Gastelum has targeted his octagon return to take place in his native Arizona at UFC 274 in May. Du Plessis feels “The Ultimate Fighter 17” owes him a fight.
“I’m not angry at the UFC; it’s a little bit out of their control, to be honest,” he said. “I’m angry at Kelvin. No disrespect, I’ve always been a fan, but right now, what he did was he literally took food off my table. I don’t even care about the money. I was in there to become a champion as soon as possible, to get in that top-10, and he took my opportunity to perform. He took it away from me – he took the eight weeks of hard, intense training, my 12 weeks in camp – he took all that away from me, all the hard work, everything that was spent from coaches to nutritionists, everything that put in some sort of effort to get to this point. He took that away because he didn’t feel like fighting. He didn’t like the risk, and he made me give up my opponent.
“It’s his fault. He postponed to cancel the fight. Nobody wants to take a fight on a week’s notice. It’s hard to take a fight, especially on a week’s notice. And here Gastelum comes and waits until a week before the fight to all of a sudden say, ‘No, I’m injured,’ when he insisted on a new fight. It’s frustrating and a little bit disrespectful toward opponents and the sport as a whole.”
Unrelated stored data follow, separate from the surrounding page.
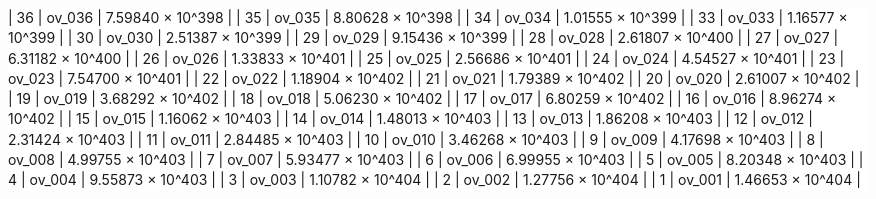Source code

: | 36 | ov_036 | 7.59840 × 10^398 |
| 35 | ov_035 | 8.80628 × 10^398 |
| 34 | ov_034 | 1.01555 × 10^399 |
| 33 | ov_033 | 1.16577 × 10^399 |
| 30 | ov_030 | 2.51387 × 10^399 |
| 29 | ov_029 | 9.15436 × 10^399 |
| 28 | ov_028 | 2.61807 × 10^400 |
| 27 | ov_027 | 6.31182 × 10^400 |
| 26 | ov_026 | 1.33833 × 10^401 |
| 25 | ov_025 | 2.56686 × 10^401 |
| 24 | ov_024 | 4.54527 × 10^401 |
| 23 | ov_023 | 7.54700 × 10^401 |
| 22 | ov_022 | 1.18904 × 10^402 |
| 21 | ov_021 | 1.79389 × 10^402 |
| 20 | ov_020 | 2.61007 × 10^402 |
| 19 | ov_019 | 3.68292 × 10^402 |
| 18 | ov_018 | 5.06230 × 10^402 |
| 17 | ov_017 | 6.80259 × 10^402 |
| 16 | ov_016 | 8.96274 × 10^402 |
| 15 | ov_015 | 1.16062 × 10^403 |
| 14 | ov_014 | 1.48013 × 10^403 |
| 13 | ov_013 | 1.86208 × 10^403 |
| 12 | ov_012 | 2.31424 × 10^403 |
| 11 | ov_011 | 2.84485 × 10^403 |
| 10 | ov_010 | 3.46268 × 10^403 |
| 9 | ov_009 | 4.17698 × 10^403 |
| 8 | ov_008 | 4.99755 × 10^403 |
| 7 | ov_007 | 5.93477 × 10^403 |
| 6 | ov_006 | 6.99955 × 10^403 |
| 5 | ov_005 | 8.20348 × 10^403 |
| 4 | ov_004 | 9.55873 × 10^403 |
| 3 | ov_003 | 1.10782 × 10^404 |
| 2 | ov_002 | 1.27756 × 10^404 |
| 1 | ov_001 | 1.46653 × 10^404 |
Du Plessis will make the best of the misfortune by staying in Florida for the next four weeks to cross-train at several MMA gyms in Florida. He is open to a bout with Andre Muniz, whom he turned down to face on April 9, when he has time to properly cut weight and peak in his training (he added the UFC declined a catchweight meeting on April 16 or April 23, which both host Fight Night cards, due to lack of spots available). But now, he is tied to the idea of facing an opponent who could have a real impact on the trajectory of his career.
After a 2-0 start in the UFC, Du Plessis is ready to make a big leap at middleweight.
“I do believe the Kelvin Gastelum is more the fight that’s going to be a more exciting fight, and right now, I feel like it’s the fight that [makes] sense,” he said. “To put me back in a fight with a [No. 30] ranked opponent, or [No. 25] ranked opponent doesn’t make sense if you were just willing to give me a fight at No. 9.
“I’ll fight Kelvin at any time. Maybe he can heal as fast as he got injured.”